Jun 11 2014
Coherent light-matter interaction at the single photon level is a long-standing goal for quantum operations. To reach such strong coupling regime, previous studies mainly focus on improving the quality (Q) factor and reducing the mode volume (V) of the same optical resonators, but they have already reached their limits due to current fabrication and other technological restrictions.
Very recently, a team led by Professors Xiao Yun-Feng and Gong Qihuang at Peking University, collaborated with Columbia University, have demonstrated the strong coupling via dark state resonances in a coupled-cavity quantum electrodynamics system, by removing the requirement for high Q and small V in the same cavity [Phys. Rev.
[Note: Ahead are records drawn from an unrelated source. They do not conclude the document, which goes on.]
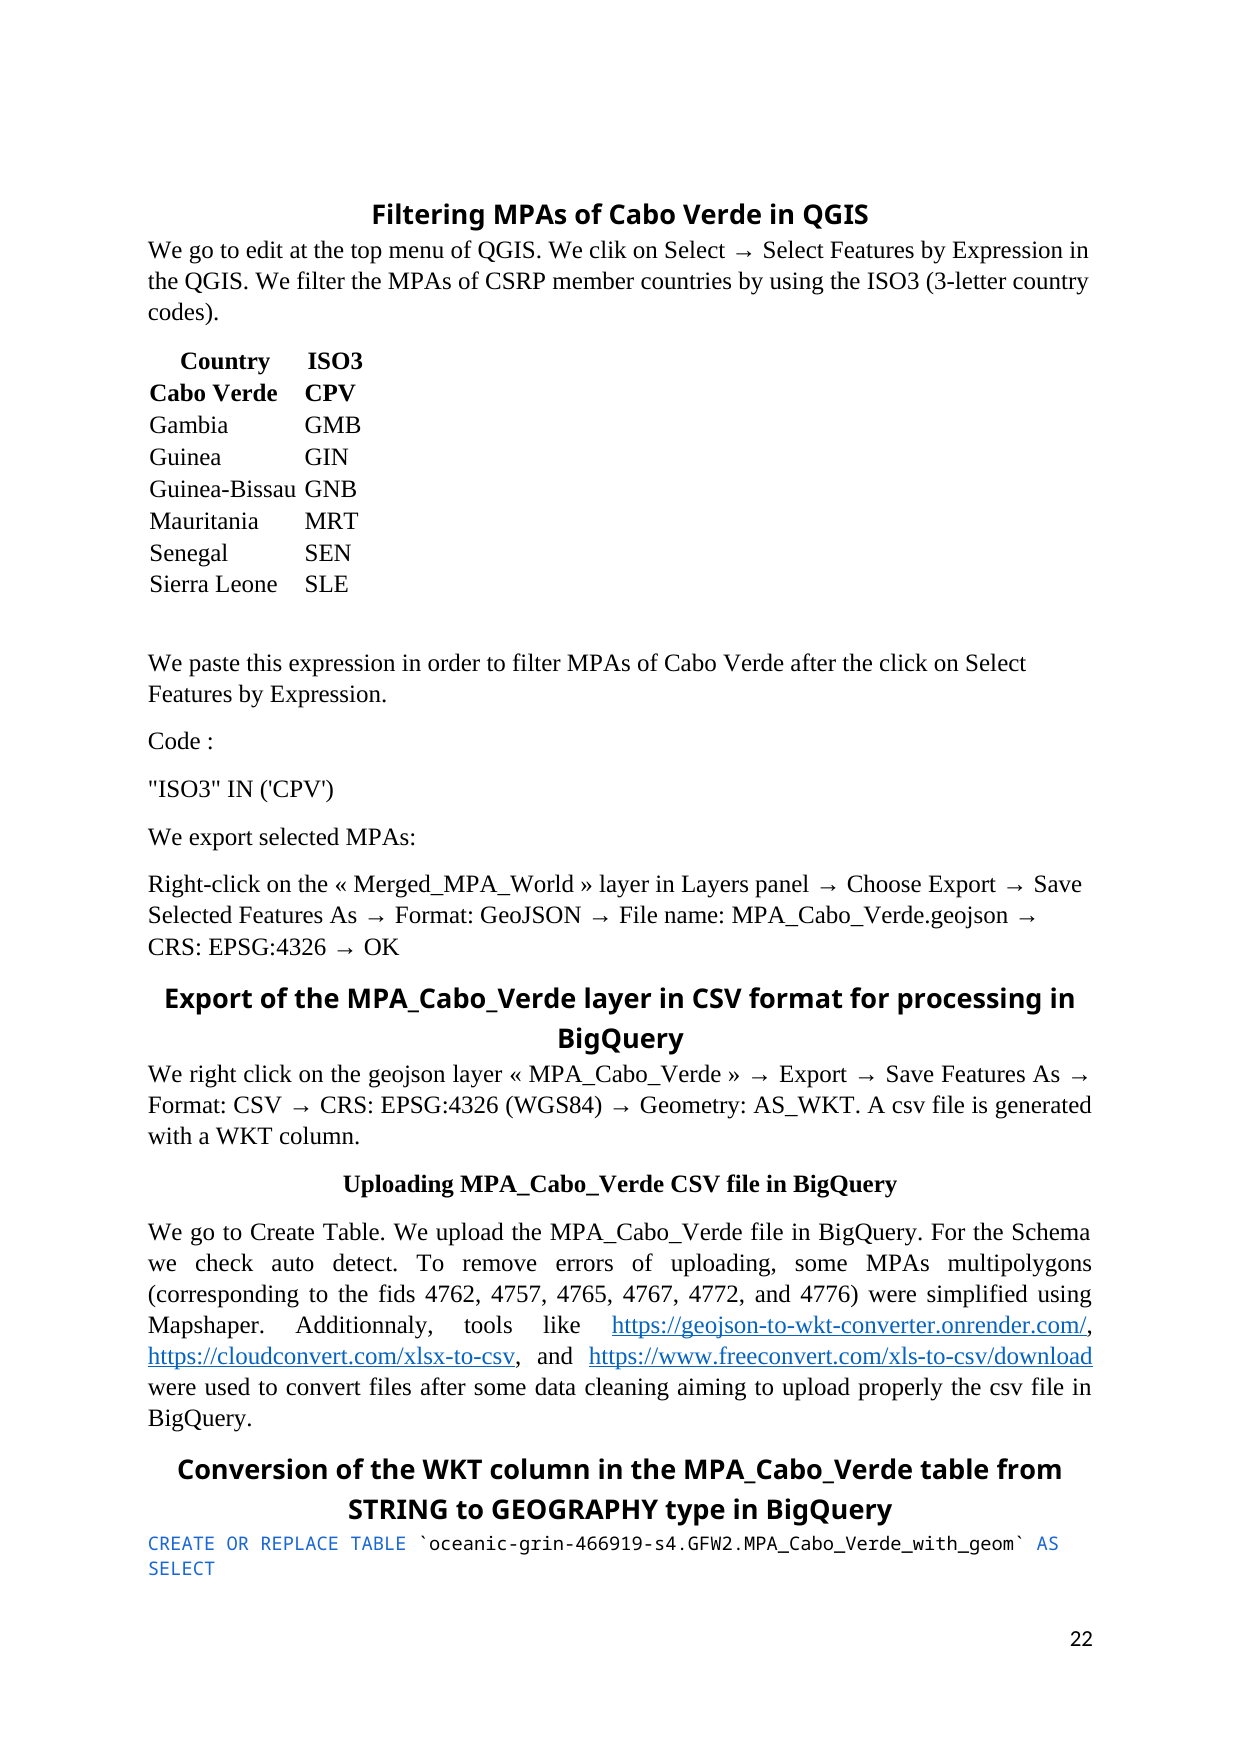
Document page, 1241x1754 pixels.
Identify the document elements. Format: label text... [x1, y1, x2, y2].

text We go to edit at the top menu of QGIS. We clik on Select → Select Features by Expression in the QGIS. We filter the MPAs of CSRP member countries by using the ISO3 (3-letter country codes). [148, 235, 1093, 326]
table_cell SEN [303, 536, 367, 568]
table_cell Guinea [148, 441, 303, 472]
table_cell GMB [303, 409, 367, 441]
subtitle Export of the MPA_Cabo_Verde layer in CSV format for processing in BigQuery [148, 979, 1093, 1056]
table_cell Guinea-Bissau [148, 473, 303, 504]
text We right click on the geojson layer « MPA_Cabo_Verde » → Export → Save Features As → Format: CSV → CRS: EPSG:4326 (WGS84) → Geometry: AS_WKT. A csv file is generated with a WKT column. [148, 1059, 1093, 1150]
text SELECT [148, 1556, 1093, 1581]
subtitle Conversion of the WKT column in the MPA_Cabo_Verde table from STRING to GEOGRAPHY type in BigQuery [148, 1451, 1093, 1527]
table_cell GNB [303, 473, 367, 504]
table_cell Gambia [148, 409, 303, 441]
table_header ISO3 [303, 345, 367, 377]
table_cell Mauritania [148, 504, 303, 536]
text We paste this expression in order to filter MPAs of Cabo Verde after the click on Select Features by Expression. [148, 648, 1093, 707]
text We export selected MPAs: [148, 822, 1093, 851]
table_cell CPV [303, 377, 367, 409]
text Right-click on the « Merged_MPA_World » layer in Layers panel → Choose Export → Save Selected Features As → Format: GeoJSON → File name: MPA_Cabo_Verde.geojson → CRS: EPSG:4326 → OK [148, 869, 1093, 960]
text "ISO3" IN ('CPV') [148, 774, 1093, 803]
table_cell MRT [303, 504, 367, 536]
table_cell Sierra Leone [148, 568, 303, 600]
table_cell GIN [303, 441, 367, 472]
text Uploading MPA_Cabo_Verde CSV file in BigQuery [148, 1169, 1093, 1198]
text CREATE OR REPLACE TABLE `oceanic-grin-466919-s4.GFW2.MPA_Cabo_Verde_with_geom` AS [148, 1530, 1093, 1556]
table_cell Cabo Verde [148, 377, 303, 409]
text Code : [148, 726, 1093, 755]
table_cell SLE [303, 568, 367, 600]
table_cell Senegal [148, 536, 303, 568]
subtitle Filtering MPAs of Cabo Verde in QGIS [148, 195, 1093, 232]
text We go to Create Table. We upload the MPA_Cabo_Verde file in BigQuery. For the Schema we check auto detect. To remove errors of uploading, some MPAs multipolygons (corresponding to the fids 4762, 4757, 4765, 4767, 4772, and 4776) were simplified using Mapshaper. Additionnaly, tools like https://geojson-to-wkt-converter.onrender.com/, https://cloudconvert.com/xlsx-to-csv, and https://www.freeconvert.com/xls-to-csv/download were used to convert files after some data cleaning aiming to upload properly the csv file in BigQuery. [148, 1217, 1093, 1432]
table_header Country [148, 345, 303, 377]
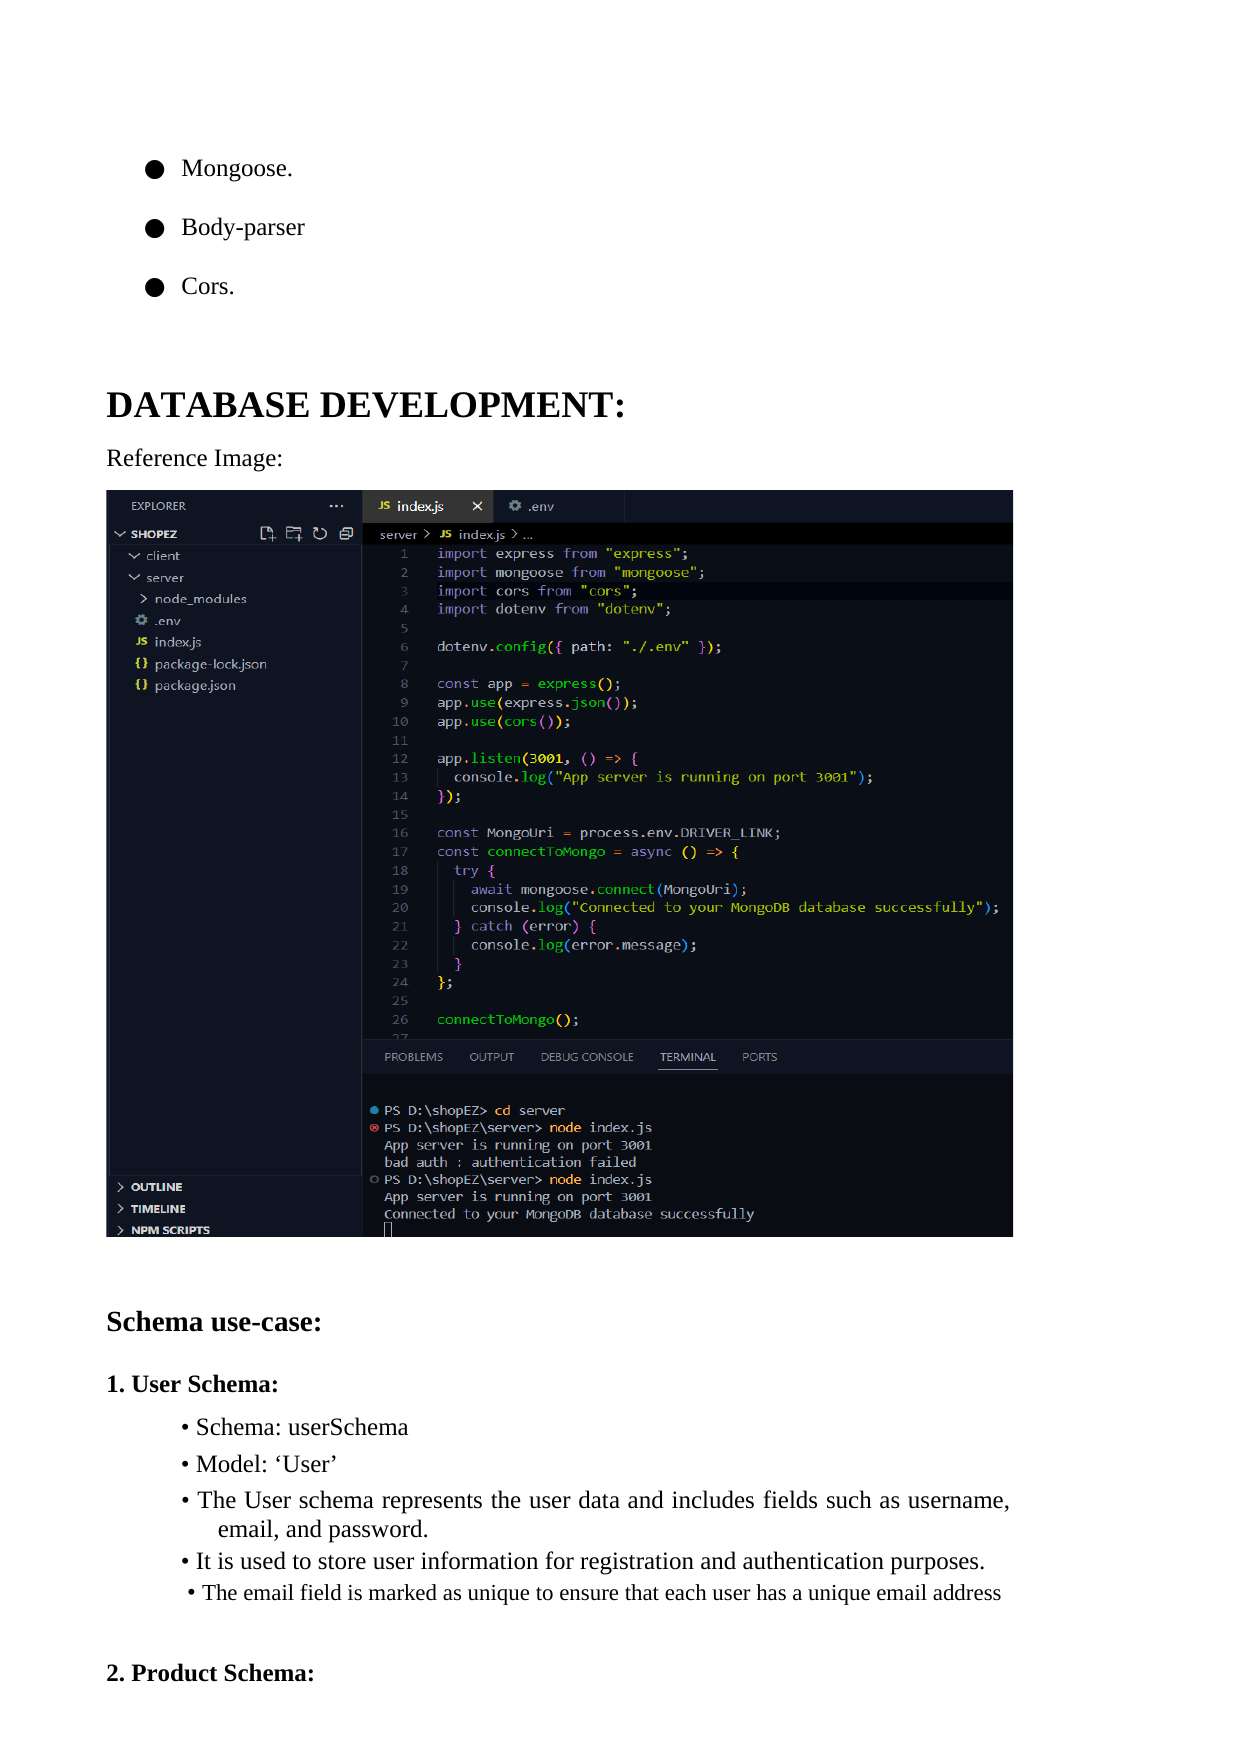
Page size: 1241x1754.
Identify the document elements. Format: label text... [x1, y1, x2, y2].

text 1. User Schema: [106, 1369, 1143, 1398]
text Reference Image: [106, 443, 1143, 472]
text • The email field is marked as unique to ensure that each user has a unique email address [181, 1577, 1025, 1606]
text • Model: ‘User’ [181, 1449, 1143, 1478]
text • It is used to store user information for registration and authentication purposes. [181, 1546, 1025, 1574]
picture [106, 490, 1014, 1237]
list Body-parser [144, 198, 1143, 249]
subtitle DATABASE DEVELOPMENT: [106, 382, 1143, 425]
list Cors. [144, 257, 1143, 308]
text • The User schema represents the user data and includes fields such as username, email, and password. [181, 1485, 1012, 1543]
text 2. Product Schema: [106, 1658, 1143, 1687]
text • Schema: userSchema [181, 1412, 1143, 1441]
text Schema use-case: [106, 1304, 1143, 1338]
list Mongoose. [144, 139, 1143, 191]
Lett. 112, 213602 (2014)]. Strong coupling has been demonstrated in a highly dissipative cavity even with the decay rate in excess of the interaction strength by two orders of magnitude.
“For coherent manipulation in cavity quantum electrodynamics (QED), a key prerequisite is to reach the strong coupling regime, where the emitter-field coupling strength exceeds the decay rates of the emitter and the cavity field,” said Xiao, the leading scientist of the team.
In the past two decades great efforts have been made to improve the quality (Q) factor and reduce the mode volume (V) of the same resonators for stronger interactions. However, it remains difficult to achieve high Q and small V simultaneously for the same-type resonator. Fundamentally, this is related to the diffraction limit. A smaller V corresponds to a larger radiative decay rate and more significant roughness scattering, leading to a lower Q.
Unlike the efforts to improve the Q/V figure of merit of the cavities, the team proposes reaching the strong coupling regime via dark state resonances, which removes the requirement for high Q and small V for the same cavity. By coupling the originally weak-coupled cavity QED system with high cavity dissipation to an auxiliary cavity mode with high Q but large V, a strong dark state interaction takes place. They demonstrate that vacuum Rabi oscillations and anharmonicity in the polariton dressed states occur even when the cavity decay rate is 2 orders of magnitude larger than the interaction rate.
“This provides a promising platform for overcoming decoherence in quantum operations and advancing the coherent manipulation of polariton qubits,” said Xiao.